I always see my friends stressing out because they've taken a really nice picture and they want to upload it to Instagram but it doesn't match their theme. Seriously, who has the time? If you want to post it, then go ahead. Wasting your life worrying about your Instagram theme is not the way forward. It doesn't have to be perfect because life isn't perfect - the sooner we realise that, the better. Your profile is your profile for a reason - you can share what you want to share (as long as it's not offensive). I always feel bad for posting my Disney photos on Instagram (because I have thousands) but I like them, I think they're cute so I'm gonna share them - don't let people dictate you. It's not about followers or likes, it's about you feeling comfortable and happy.

The two photos above were taken by my friend Emma on a recent outfit shoot for her blog. The first photo is a candid Emma took of me preparing for a photo, and the second photo is of me dancing to a car alarm. Which one would I choose to share on social media? The first one obviously. The point I'm trying to make is that people choose what they want to share and it takes so many goes to get that perfect shot. For every decent photo, there are at least 50 goofy ones. It's also a good time to mention that people edit the heck out of their photos. Don't get me wrong, I love a good filter from time to time but the number of times I see my friends blurring the dark circles under their eyes and editing out their blemishes is really upsetting. It's sad that they feel like they have to do that because there's a pressure to look perfect.

 Social media has turned into one big competition and I hate it.
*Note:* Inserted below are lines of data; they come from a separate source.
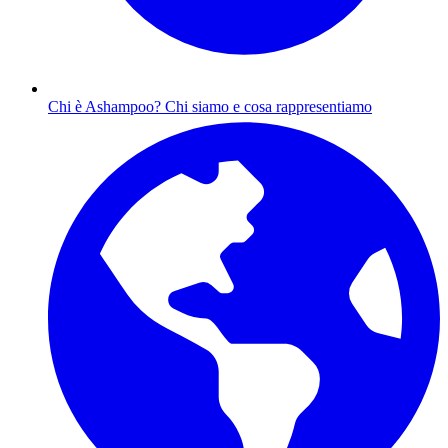
Chi è Ashampoo?
Chi siamo e cosa rappresentiamo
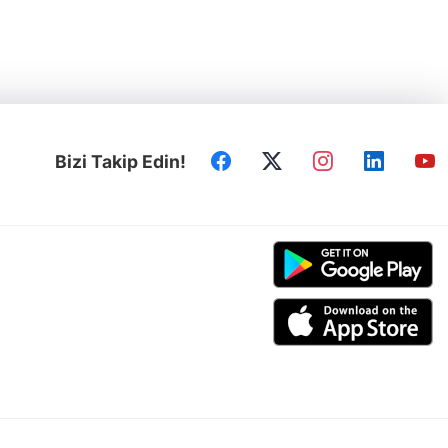
Bizi Takip Edin!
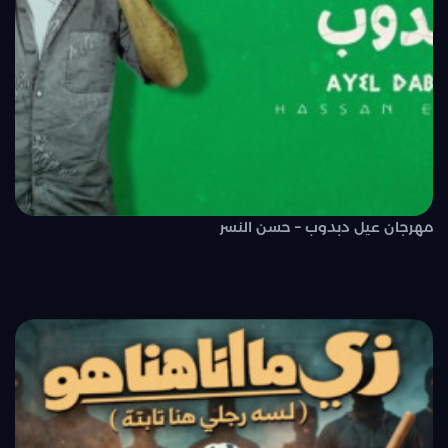
مهرجان عيل دبدوب – حسن النسر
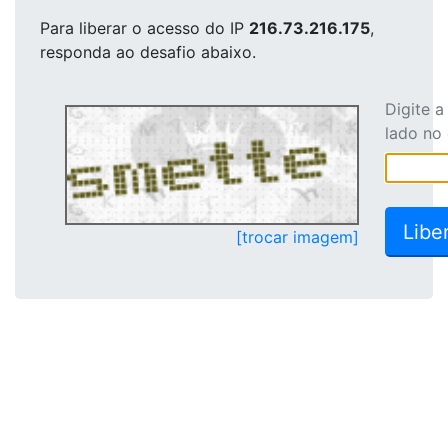
Para liberar o acesso
do IP
216.73.216.175
,
responda ao desafio abaixo.
Digite 
lado no
[trocar imagem]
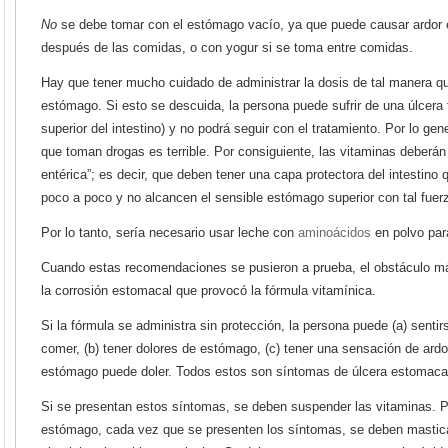
No
se debe tomar con el estómago vacío, ya que puede causar ardor
después de las comidas, o con yogur si se toma entre comidas.
Hay que tener mucho cuidado de administrar la dosis de tal manera qu
estómago. Si esto se descuida, la persona puede sufrir de una úlcera 
superior del intestino) y no podrá seguir con el tratamiento. Por lo gene
que toman drogas es terrible. Por consiguiente, las vitaminas deberán 
entérica”; es decir, que deben tener una capa protectora del intestino
poco a poco y no alcancen el sensible estómago superior con tal fuer
Por lo tanto, sería necesario usar leche con
aminoácidos
en polvo par
Cuando estas recomendaciones se pusieron a prueba, el obstáculo m
la corrosión estomacal que provocó la fórmula vitamínica.
Si la fórmula se administra sin protección, la persona puede (a) sent
comer, (b) tener dolores de estómago, (c) tener una sensación de ardor, 
estómago puede doler. Todos estos son síntomas de úlcera estomaca
Si se presentan estos síntomas, se deben suspender las vitaminas. Par
estómago, cada vez que se presenten los síntomas, se deben masticar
This is me and my friend Mitch. If it weren't for Twitter then we'd never have met and I'd never have been blessed to have such a wonderful human being in my life. It's true what they say, social media really does allow you to meet like-minded, lovely people. But like all things, this comes with an added pressure. 

I never try to be someone I'm not, especially on my social media profiles as I think it's important to always be yourself. I like to think that I'm exactly the same online as I am in real life - goofy, funny and a bit sarcastic. But when I meet someone for the first time, I can't help but feel an added pressure - what if I'm not the person I am online and what if they're disappointed? I don't want to let anyone down. Luckily for me, making a whole bunch of friends online has massively boosted my confidence and I'm the happiest I've ever been in myself. 

Nevertheless, I still think that social media puts a lot of pressure on people and convinces them that they should be doing what everyone else is doing. One example of this is University. I'm glad I've had the experience but if I could go back to 2015, I'd probably wait until I knew what I wanted to do. The only reason I applied for Uni was because it's what everyone was doing and I didn't want to be the odd one out - obviously, I realise now that it was stupid of me, but there's no point in dwelling on it, I can't go back and change it. 

Speaking of Uni, I think that social media is such a distraction. After I finish this post, I should start writing an assignment that's due in tomorrow but the chances of me getting distracted by Twitter are very high. Being in my final year of Uni is so hard because even my course is on social media and it's impossible to get away from it. The only time I get a break from having my phone glued to my hand is when I take the dog for a walk - it's amazing how clear my head feels when I come back. 

Social media isn't going anywhere anytime soon. I don't think there's anything wrong with it, I just think that there's a time and a place to use it. One thing my Mum said to me when I was 16 is that one day I'm going to look up from my phone, I'm going to have no family and I'm going to regret all that time I spent scrolling through Instagram when I should've been spending time with my loved ones. 

The inspiration for this post came from the 'How Little We Know' podcast which you can download here. Give it a listen if you can, they make some really valid points and it's a good topic to discuss. Also, thanks to Mitch for telling me to download it, it's a topic I could talk about for days.

Let me leave you with this: 

 Just because it's not on social media, doesn't mean it didn't happen.